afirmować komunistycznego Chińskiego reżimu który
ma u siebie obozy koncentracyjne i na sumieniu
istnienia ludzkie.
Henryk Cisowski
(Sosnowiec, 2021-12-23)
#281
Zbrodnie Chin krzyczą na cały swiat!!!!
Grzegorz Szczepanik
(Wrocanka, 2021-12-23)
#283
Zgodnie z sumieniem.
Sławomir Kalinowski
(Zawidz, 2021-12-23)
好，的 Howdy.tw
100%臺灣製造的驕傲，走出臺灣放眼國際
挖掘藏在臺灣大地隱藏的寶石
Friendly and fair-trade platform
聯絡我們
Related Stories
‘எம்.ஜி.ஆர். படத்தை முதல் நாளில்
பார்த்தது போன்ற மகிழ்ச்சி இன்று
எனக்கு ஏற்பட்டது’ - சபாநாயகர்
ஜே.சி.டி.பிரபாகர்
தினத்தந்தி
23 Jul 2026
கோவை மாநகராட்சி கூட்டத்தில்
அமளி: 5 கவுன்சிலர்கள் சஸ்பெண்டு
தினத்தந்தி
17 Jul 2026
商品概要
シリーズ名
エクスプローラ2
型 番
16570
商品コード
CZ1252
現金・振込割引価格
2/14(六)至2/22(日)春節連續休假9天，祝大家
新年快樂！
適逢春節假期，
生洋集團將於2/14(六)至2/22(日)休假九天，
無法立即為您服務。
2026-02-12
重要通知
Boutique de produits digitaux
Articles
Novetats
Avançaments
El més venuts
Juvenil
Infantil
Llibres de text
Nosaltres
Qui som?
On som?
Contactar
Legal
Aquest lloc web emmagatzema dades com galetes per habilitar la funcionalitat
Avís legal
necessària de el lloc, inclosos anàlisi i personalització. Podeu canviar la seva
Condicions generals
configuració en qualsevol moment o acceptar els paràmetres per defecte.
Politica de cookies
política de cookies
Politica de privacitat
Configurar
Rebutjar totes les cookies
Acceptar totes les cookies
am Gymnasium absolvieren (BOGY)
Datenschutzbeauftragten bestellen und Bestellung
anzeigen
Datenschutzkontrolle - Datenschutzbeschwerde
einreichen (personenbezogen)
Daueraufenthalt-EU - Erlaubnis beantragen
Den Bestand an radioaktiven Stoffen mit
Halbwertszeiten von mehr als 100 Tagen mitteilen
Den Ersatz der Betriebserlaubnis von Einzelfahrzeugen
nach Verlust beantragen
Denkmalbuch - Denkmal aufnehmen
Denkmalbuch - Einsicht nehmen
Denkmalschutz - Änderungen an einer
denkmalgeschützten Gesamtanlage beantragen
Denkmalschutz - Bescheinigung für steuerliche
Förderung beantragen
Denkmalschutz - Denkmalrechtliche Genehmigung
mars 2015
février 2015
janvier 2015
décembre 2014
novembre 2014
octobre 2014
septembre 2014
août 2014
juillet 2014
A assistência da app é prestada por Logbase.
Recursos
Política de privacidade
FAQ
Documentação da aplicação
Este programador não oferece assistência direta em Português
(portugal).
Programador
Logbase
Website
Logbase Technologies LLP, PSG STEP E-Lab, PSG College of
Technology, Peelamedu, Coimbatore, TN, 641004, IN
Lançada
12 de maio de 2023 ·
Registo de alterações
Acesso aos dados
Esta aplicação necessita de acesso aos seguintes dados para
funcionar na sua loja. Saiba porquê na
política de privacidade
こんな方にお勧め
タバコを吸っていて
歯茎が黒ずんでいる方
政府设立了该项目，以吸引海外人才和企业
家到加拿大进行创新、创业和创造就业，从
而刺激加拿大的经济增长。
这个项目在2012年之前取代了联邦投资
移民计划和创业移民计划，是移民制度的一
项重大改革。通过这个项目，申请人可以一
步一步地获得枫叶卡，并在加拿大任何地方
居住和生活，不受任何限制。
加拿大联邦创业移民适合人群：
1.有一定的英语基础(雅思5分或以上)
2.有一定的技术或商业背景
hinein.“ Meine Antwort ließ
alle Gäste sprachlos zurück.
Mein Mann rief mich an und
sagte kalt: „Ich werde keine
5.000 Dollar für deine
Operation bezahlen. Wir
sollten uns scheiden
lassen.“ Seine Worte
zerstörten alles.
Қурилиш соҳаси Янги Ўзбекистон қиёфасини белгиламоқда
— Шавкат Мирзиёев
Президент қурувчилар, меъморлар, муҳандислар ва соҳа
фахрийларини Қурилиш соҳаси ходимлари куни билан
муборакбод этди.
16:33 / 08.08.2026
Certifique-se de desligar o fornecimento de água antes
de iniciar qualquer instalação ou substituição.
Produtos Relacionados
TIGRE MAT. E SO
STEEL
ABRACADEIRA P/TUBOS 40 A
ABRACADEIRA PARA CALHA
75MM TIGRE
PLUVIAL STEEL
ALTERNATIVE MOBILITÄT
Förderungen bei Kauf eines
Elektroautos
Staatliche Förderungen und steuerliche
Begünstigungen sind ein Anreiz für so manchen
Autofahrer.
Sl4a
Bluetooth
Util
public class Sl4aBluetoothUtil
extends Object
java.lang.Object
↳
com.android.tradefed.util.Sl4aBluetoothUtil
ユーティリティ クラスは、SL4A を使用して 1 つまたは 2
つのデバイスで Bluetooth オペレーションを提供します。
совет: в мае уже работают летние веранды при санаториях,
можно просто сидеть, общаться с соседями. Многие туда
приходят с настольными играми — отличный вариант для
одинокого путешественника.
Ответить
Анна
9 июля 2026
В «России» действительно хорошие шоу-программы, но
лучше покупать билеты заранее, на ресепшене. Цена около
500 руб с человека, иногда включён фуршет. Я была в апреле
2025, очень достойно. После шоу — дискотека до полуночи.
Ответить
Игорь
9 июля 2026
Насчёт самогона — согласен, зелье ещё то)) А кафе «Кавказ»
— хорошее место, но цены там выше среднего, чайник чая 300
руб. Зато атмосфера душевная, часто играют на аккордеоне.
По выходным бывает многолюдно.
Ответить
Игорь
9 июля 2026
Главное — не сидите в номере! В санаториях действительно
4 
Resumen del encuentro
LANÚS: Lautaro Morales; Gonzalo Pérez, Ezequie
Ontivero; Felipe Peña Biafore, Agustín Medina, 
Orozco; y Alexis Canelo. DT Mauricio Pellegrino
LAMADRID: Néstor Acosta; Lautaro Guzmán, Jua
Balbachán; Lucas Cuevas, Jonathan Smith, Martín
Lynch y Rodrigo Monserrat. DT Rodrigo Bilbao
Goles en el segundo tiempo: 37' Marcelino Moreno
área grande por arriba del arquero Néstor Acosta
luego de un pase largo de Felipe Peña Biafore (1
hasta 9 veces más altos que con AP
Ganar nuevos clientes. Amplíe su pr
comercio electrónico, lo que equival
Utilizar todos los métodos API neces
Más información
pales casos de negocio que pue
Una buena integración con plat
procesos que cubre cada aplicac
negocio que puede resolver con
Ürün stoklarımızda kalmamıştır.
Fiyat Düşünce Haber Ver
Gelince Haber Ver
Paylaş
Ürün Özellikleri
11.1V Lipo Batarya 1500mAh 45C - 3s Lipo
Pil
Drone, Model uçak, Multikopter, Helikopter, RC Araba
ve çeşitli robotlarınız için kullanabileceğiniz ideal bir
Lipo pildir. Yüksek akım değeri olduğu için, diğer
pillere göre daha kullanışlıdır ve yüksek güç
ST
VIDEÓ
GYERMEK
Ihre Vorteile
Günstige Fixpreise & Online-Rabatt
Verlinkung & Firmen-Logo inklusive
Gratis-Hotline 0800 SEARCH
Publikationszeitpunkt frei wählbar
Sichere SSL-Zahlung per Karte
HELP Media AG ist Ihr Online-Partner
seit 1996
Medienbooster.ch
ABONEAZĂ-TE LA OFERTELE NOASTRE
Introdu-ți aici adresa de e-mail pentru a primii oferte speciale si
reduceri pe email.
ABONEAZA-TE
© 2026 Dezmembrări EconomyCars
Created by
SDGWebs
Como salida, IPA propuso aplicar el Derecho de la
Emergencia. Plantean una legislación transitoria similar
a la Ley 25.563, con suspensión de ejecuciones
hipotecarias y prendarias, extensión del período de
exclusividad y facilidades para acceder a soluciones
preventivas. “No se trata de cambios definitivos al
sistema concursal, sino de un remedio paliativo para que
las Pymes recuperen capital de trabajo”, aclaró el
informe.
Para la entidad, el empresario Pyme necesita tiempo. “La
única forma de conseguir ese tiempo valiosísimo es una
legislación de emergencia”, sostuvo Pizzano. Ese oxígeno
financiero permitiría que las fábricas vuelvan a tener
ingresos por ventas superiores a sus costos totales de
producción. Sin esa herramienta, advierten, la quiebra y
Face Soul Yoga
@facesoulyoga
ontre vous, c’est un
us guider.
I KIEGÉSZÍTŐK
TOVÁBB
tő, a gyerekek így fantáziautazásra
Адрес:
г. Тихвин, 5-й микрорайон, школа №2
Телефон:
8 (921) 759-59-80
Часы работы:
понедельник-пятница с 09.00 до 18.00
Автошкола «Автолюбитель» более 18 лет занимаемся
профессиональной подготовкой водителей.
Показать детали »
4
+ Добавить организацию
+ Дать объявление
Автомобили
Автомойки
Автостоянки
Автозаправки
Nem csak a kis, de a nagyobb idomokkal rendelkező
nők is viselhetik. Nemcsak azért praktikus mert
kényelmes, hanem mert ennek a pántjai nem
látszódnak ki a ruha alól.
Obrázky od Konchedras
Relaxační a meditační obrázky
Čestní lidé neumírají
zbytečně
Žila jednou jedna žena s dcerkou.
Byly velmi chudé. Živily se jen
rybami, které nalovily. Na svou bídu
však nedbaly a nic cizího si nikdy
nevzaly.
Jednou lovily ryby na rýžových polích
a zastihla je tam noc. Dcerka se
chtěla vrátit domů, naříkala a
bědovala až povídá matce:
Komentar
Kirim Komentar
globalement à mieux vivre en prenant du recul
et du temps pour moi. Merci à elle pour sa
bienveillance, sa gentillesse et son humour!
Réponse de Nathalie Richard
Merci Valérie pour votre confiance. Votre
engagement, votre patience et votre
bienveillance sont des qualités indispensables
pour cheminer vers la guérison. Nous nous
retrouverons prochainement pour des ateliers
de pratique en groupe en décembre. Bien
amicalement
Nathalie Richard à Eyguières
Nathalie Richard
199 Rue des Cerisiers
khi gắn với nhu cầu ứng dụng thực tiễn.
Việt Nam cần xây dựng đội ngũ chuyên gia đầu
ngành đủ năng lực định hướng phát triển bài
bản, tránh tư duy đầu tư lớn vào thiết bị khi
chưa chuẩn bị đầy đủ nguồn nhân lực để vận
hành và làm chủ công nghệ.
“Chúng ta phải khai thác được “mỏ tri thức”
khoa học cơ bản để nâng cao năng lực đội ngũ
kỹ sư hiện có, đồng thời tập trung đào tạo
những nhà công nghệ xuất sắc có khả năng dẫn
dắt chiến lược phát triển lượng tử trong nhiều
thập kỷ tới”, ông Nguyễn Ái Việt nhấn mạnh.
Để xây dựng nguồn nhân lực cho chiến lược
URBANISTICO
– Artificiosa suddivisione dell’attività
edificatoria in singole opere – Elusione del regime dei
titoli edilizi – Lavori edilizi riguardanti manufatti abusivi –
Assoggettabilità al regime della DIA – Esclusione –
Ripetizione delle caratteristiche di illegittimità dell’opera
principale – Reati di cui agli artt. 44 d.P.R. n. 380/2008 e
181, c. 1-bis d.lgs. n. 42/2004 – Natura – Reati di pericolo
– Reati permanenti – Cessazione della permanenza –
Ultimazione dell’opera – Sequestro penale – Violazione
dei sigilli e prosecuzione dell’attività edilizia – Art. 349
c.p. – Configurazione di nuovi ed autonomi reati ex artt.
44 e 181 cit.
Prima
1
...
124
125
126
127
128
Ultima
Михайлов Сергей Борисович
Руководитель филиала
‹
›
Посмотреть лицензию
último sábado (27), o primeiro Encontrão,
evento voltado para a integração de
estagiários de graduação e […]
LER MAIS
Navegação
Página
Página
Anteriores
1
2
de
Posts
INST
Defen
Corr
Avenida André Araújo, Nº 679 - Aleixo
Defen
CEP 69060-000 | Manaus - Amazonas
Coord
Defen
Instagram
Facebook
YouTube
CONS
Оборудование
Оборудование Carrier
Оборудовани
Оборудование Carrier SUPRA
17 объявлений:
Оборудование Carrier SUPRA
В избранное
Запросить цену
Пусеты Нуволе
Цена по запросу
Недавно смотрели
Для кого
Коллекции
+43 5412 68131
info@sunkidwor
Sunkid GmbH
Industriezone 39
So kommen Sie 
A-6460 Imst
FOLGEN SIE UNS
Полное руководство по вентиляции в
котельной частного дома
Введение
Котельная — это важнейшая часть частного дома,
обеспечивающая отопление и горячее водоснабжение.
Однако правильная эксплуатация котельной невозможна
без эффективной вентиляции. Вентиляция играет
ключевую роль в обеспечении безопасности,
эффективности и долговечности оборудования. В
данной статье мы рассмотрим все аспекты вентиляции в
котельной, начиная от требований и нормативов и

→ **Description of the task**
Read through the entries, then copy every line where the string "соҳаси" is found.

→ **Exercise response**
Қурилиш соҳаси Янги Ўзбекистон қиёфасини белгиламоқда
фахрийларини Қурилиш соҳаси ходимлари куни билан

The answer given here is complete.